Pre-training is a deep learning technique that uses unsupervised learning to enable the deep neural network (DNN) to learn useful features from raw data. By pre-training a model, the deep learning algorithm can be trained with fewer labeled examples and more efficiently on multiple tasks. This approach has become increasingly popular in natural language processing and computer vision applications. Pre-training enables deep neural networks to better absorb information, as compared to training solely on labeled datasets. Ultimately, this leads to improved performance for deep learning models on supervised tasks such as classification or regression. Overall, pre-training deep learning models results in higher accuracy rates and faster training times.  

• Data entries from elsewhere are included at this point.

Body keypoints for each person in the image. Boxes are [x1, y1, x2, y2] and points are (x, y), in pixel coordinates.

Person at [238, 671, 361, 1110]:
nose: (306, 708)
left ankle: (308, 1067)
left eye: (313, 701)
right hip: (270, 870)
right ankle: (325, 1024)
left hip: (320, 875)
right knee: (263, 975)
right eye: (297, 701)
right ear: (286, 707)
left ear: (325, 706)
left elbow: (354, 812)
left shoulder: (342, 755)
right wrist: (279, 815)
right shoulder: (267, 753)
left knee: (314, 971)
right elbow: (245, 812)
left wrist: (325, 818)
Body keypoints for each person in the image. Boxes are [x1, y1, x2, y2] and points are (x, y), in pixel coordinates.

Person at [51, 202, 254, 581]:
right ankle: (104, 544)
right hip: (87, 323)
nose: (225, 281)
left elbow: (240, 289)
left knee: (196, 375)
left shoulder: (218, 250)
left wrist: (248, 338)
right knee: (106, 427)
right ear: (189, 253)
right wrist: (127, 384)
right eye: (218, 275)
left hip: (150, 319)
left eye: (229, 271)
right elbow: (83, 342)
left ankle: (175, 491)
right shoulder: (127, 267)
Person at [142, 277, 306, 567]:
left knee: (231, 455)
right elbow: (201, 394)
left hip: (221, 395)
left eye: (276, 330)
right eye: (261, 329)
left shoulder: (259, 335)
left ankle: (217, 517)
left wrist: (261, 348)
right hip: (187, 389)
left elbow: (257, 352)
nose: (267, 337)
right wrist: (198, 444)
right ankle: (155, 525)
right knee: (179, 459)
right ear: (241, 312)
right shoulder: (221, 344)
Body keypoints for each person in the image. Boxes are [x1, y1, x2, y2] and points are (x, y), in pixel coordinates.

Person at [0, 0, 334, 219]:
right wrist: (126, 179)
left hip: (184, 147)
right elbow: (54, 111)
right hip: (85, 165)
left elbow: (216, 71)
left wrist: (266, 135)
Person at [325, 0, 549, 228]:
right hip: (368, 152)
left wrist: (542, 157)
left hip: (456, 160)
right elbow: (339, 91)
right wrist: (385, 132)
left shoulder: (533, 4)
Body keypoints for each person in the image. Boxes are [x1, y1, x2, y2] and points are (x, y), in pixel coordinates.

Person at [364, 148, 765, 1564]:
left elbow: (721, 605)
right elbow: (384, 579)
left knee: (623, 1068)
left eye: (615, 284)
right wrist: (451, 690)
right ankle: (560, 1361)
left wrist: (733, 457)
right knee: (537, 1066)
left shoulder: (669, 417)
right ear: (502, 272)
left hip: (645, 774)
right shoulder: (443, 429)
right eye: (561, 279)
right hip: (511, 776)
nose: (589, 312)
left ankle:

Pre-training deep learning models has become a critical step for successful deep learning applications. This is because pre-training allows the model to learn features from large datasets and adapt to a variety of tasks, allowing it to perform better than when training from scratch. Pre-training also helps to reduce overfitting, which is important for deep learning models due to their typically high complexity and capacity for memorization. In addition, pre-trained deep learning models tend to be much faster to train, since they don’t require as many iterations of training data. As such, pre-training can help save time and resources compared to training deep learning models from scratch. Ultimately, pre-training deep learning models can offer significant improvements in accuracy and performance while reducing costs and time, making it a key step in deep learning applications. 

Cerebras Systems’ CS-2 is able to accelerate large GPT training with sparse pre-training and dense fine-tuning. The initial results show that one can pre-train GPT-3 XL with up to 75% unstructured sparsity and 2.5x fewer training FLOPS on Cerebras CS-2, while using dense fine-tuning to preserve the evaluation metrics on many downstream tasks. This may be the first time a large GPT model has been pre-trained with high sparsity without significant loss in downstream task metrics. These initial findings show the promise of sparse training, and Cerebras Systems are motivated to explore more advanced sparse techniques for even further improvement on even larger models, enabled by the Cerebras CS-2.